See in Washington… even when America’s middle class and poor get assistance, or the lack thereof, America’s wealthy are the true bailout beneficiaries.  We’ve seen this w/ PPP under the CARES Act, and we may see it, again, w/ COBRA under the HEROES Act or some derivative legislation to come.  Americans also see it in backdoor subsidies to multinational income & profit statements, when corporations - reporting out billions in earnings - use state aid to backstop their labor force, who are not paid a living wage.  And on and on..

 

Did Congress show any imagination or initiative… like agreeing to cover all Americans for their medical costs, during the pandemic, by bypassing the insurance cartel middlemen or pharmacy benefit managers altogether… absolutely not.  Imagination and initiative are beyond the House’s pay grade.  The Congress isn’t there to lead.  The Congress is there to take orders from wealthy insurance companies, trade associations, and lobbyist.

 

Meanwhile, the national debt spirals out of control, but not so high that Congress can't waste hundreds of billions on corporate/donor welfare.
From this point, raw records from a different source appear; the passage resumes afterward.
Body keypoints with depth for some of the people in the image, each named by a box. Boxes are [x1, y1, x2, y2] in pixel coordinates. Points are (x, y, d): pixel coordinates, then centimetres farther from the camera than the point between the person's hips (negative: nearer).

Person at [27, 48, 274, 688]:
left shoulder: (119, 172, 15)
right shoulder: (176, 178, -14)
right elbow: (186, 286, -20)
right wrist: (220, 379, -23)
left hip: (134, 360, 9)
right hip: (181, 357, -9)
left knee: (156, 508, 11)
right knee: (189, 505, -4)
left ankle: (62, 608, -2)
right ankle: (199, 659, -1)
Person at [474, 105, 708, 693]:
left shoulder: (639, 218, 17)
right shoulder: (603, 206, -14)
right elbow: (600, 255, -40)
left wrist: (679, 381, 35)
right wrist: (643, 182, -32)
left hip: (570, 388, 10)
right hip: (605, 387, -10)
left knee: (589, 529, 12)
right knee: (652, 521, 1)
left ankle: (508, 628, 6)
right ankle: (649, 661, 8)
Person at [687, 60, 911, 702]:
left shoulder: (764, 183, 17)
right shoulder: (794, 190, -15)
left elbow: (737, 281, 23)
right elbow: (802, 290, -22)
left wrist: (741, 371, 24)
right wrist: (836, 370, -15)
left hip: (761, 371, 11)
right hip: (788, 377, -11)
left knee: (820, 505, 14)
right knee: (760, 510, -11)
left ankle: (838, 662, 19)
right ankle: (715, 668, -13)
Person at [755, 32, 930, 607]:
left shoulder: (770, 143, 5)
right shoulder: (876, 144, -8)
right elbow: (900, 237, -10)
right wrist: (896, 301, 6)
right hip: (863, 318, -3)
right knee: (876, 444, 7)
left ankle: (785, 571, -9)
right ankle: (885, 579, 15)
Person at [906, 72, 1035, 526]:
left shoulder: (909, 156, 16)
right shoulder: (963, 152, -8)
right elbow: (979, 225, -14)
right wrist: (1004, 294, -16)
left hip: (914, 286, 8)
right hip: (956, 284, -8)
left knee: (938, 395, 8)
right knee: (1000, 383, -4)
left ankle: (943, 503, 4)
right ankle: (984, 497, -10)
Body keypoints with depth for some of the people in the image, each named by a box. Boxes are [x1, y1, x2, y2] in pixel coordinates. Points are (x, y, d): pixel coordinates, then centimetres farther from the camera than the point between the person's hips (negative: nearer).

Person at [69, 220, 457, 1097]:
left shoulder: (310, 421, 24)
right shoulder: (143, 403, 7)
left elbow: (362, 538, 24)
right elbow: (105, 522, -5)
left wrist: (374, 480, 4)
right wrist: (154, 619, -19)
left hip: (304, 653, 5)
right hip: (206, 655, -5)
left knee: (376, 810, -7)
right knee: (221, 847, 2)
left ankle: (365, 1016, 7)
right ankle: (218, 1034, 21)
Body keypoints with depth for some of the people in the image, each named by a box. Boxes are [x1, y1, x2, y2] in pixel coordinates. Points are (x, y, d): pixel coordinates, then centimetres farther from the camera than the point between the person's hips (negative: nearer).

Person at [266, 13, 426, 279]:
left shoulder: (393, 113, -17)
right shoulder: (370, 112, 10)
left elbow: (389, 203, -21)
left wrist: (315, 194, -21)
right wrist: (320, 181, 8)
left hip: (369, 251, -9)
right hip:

Per the Financial Times, even the AMA (hardly a disinterested party) says the US spends 760 billion in wasted dollars on the most expensive healthcare program the world has ever seen (w/ consistently worse healthcare outcomes among any other developed nation). My guess, if the AMA says we are wasting $760 billion, the number the United States is actually wasting is closer to $1.5 to $1.8 trillion dollars. 

 

How do I know?  Because most Western democracies spend half of what the US does on medical care, as a percent of GDP, again, w/ vastly better results. And those countries, and their citizens, see what’s happening in the US and they want no part of America’s healthcare model.  So if the US is spending 18% of GDP or $3.7 trillion on healthcare, then half that figure provides close to $1.8 trillion in savings. But if the US is to have any hope of achieving that savings, then America has to eliminate the middlemen, it has to step on the toes of special interests, and price gouging from Big Pharma must end.  In short, the Congress has to do its job.

 

But don’t look for this Congress, run by a corrupt political duopoly, to step up… the bailouts for the wealthy – and for the murderous enterprise that is for-profit US healthcare – will continue.  Americans will continue to enter bankruptcy, w/ healthcare bills being the primary reason.  And all you need to remember about COBRA, it’s just another component, or layer, of the failed for-profit US healthcare system designed to enrich a privileged few, and another means to subjugate American labor.